A Stronger Benchmark for Online Bilateral Trade: From Fixed Prices to Distributions
Anna Lunghi, Mattia Piccinato, Matteo Castiglioni, Alberto Marchesi
TL;DR
This work studies online bilateral trade under a Global Budget Balance (GBB) constraint with one-bit feedback in a stochastic environment. It proves that, under a bounded-density joint valuation distribution, one can achieve sublinear regret $\tilde{O}(T^{3/4})$ against the best GBB-fixed distribution over price pairs, matching the known lower bound and closing the gap with the weaker fixed-price benchmark. The authors introduce a three-phase algorithm: profit collection, a two-dimensional grid-based pure exploration that reuses samples efficiently, and an optimistic constrained-bandit optimization for GFT. A key technical contribution is showing that bounded density enables grid discretization without incurring prohibitive loss, and that exploration over $K^2$ price pairs can be accomplished with only $2K$ effectively coupled estimations.
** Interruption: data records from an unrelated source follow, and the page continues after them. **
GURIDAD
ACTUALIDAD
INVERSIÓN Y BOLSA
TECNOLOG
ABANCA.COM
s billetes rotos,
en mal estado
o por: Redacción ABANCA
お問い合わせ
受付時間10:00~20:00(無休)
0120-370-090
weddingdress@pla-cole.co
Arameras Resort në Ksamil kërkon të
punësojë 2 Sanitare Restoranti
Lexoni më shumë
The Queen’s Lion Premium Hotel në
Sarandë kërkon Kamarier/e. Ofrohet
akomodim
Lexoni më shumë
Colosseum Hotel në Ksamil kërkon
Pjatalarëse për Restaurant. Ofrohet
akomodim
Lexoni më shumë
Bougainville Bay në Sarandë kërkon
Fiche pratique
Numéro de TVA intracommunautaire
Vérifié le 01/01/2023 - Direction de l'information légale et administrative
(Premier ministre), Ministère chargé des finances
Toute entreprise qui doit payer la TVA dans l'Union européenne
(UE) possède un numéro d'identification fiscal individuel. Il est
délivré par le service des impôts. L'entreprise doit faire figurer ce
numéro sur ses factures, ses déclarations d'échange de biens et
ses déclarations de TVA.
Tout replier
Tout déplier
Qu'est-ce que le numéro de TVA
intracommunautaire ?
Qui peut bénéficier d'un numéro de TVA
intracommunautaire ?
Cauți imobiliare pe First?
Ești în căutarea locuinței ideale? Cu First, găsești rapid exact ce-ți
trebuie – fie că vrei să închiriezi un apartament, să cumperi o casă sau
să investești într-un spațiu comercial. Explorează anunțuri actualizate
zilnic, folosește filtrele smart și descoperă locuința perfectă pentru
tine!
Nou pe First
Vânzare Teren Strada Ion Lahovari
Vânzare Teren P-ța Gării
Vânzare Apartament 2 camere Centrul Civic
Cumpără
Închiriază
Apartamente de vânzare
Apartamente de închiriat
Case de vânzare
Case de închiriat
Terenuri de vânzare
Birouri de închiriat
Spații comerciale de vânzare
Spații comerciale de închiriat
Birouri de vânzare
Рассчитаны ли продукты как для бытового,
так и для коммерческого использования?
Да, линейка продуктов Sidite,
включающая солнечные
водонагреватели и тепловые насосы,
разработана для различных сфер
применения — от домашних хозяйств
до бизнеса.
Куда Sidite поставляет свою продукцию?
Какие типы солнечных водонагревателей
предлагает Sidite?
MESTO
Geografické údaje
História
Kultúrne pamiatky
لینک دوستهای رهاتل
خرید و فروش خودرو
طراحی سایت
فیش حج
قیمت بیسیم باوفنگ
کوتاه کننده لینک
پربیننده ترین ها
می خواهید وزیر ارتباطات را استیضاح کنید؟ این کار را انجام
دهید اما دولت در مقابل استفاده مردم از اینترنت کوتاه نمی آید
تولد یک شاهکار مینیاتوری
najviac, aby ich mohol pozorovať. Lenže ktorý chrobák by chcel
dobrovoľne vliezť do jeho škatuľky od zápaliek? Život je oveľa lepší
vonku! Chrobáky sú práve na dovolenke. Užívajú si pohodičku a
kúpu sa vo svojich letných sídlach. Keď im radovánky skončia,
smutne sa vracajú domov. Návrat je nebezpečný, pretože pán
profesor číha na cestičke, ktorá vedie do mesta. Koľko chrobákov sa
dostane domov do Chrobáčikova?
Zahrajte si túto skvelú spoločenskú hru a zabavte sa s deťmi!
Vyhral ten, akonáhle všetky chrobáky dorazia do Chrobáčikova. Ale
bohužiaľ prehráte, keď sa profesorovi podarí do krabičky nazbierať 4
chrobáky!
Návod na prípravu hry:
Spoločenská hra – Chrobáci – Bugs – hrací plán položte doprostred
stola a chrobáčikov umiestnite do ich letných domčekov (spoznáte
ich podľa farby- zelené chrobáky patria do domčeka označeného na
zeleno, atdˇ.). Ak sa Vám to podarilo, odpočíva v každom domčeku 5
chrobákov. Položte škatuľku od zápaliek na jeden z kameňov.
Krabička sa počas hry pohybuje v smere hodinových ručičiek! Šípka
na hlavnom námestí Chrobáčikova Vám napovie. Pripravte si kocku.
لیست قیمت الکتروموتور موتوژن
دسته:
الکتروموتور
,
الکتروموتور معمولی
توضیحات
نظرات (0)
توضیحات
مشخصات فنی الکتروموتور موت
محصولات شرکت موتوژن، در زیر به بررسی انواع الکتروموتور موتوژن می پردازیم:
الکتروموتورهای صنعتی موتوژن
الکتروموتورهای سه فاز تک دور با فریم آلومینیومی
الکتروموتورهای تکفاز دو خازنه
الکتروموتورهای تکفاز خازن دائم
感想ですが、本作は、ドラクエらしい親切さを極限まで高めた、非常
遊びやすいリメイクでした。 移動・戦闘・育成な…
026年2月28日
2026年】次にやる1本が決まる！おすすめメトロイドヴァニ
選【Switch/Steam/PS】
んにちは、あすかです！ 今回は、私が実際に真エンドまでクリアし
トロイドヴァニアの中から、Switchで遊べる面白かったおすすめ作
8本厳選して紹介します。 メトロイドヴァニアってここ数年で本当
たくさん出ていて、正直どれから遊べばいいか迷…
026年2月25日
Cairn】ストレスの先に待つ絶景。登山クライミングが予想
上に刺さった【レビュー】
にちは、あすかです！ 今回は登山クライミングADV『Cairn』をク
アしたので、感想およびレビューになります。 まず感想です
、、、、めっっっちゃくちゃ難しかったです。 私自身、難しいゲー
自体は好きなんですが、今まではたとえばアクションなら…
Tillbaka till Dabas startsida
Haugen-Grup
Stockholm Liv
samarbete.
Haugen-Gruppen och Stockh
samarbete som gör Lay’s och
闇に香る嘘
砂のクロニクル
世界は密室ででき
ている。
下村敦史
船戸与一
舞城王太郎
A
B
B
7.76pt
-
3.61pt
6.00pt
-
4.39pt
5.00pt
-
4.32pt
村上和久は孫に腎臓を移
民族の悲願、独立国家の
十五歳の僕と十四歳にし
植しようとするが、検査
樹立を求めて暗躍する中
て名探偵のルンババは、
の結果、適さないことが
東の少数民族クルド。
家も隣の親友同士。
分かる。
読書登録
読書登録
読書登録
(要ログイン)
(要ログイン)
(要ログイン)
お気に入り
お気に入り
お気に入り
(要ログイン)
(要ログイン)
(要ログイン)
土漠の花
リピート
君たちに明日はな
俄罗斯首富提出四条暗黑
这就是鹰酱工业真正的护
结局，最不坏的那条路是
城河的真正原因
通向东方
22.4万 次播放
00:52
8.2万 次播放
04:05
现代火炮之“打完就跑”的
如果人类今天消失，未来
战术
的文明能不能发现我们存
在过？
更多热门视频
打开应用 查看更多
This advances the understanding of learnability under global budget constraints and demonstrates no separation between learning a one-dimensional WBB price and the two-dimensional GBB distribution, with potential implications for mechanism design in repeated trade settings.
Abstract
We study online bilateral trade, where a learner facilitates repeated exchanges between a buyer and a seller to maximize the Gain From Trade (GFT), i.e., the social welfare. In doing so, the learner must guarantee not to subsidize the market. This constraint is usually imposed per round through Weak Budget Balance (WBB). Despite that, Bernasconi et al. [2024] show that a Global Budget Balance (GBB) constraint on the profit -- enforced over the entire time horizon -- can improve the GFT by a multiplicative factor of two. While this might appear to be a marginal relaxation, this implies that all existing WBB-focused algorithms suffer linear regret when measured against the GBB optimum. In this work, we provide the first algorithm to achieve sublinear regret against the GBB benchmark in stochastic environments under one-bit feedback. In particular, we show that when the joint distribution of valuations has a bounded density, our algorithm achieves $\widetilde{\mathcal{O}}(T^{3/4})$ regret. Our result shows that there is no separation between the one-dimensional problem of learning the optimal WBB price and the two-dimensional problem of learning the optimal GBB distribution over pairs of prices.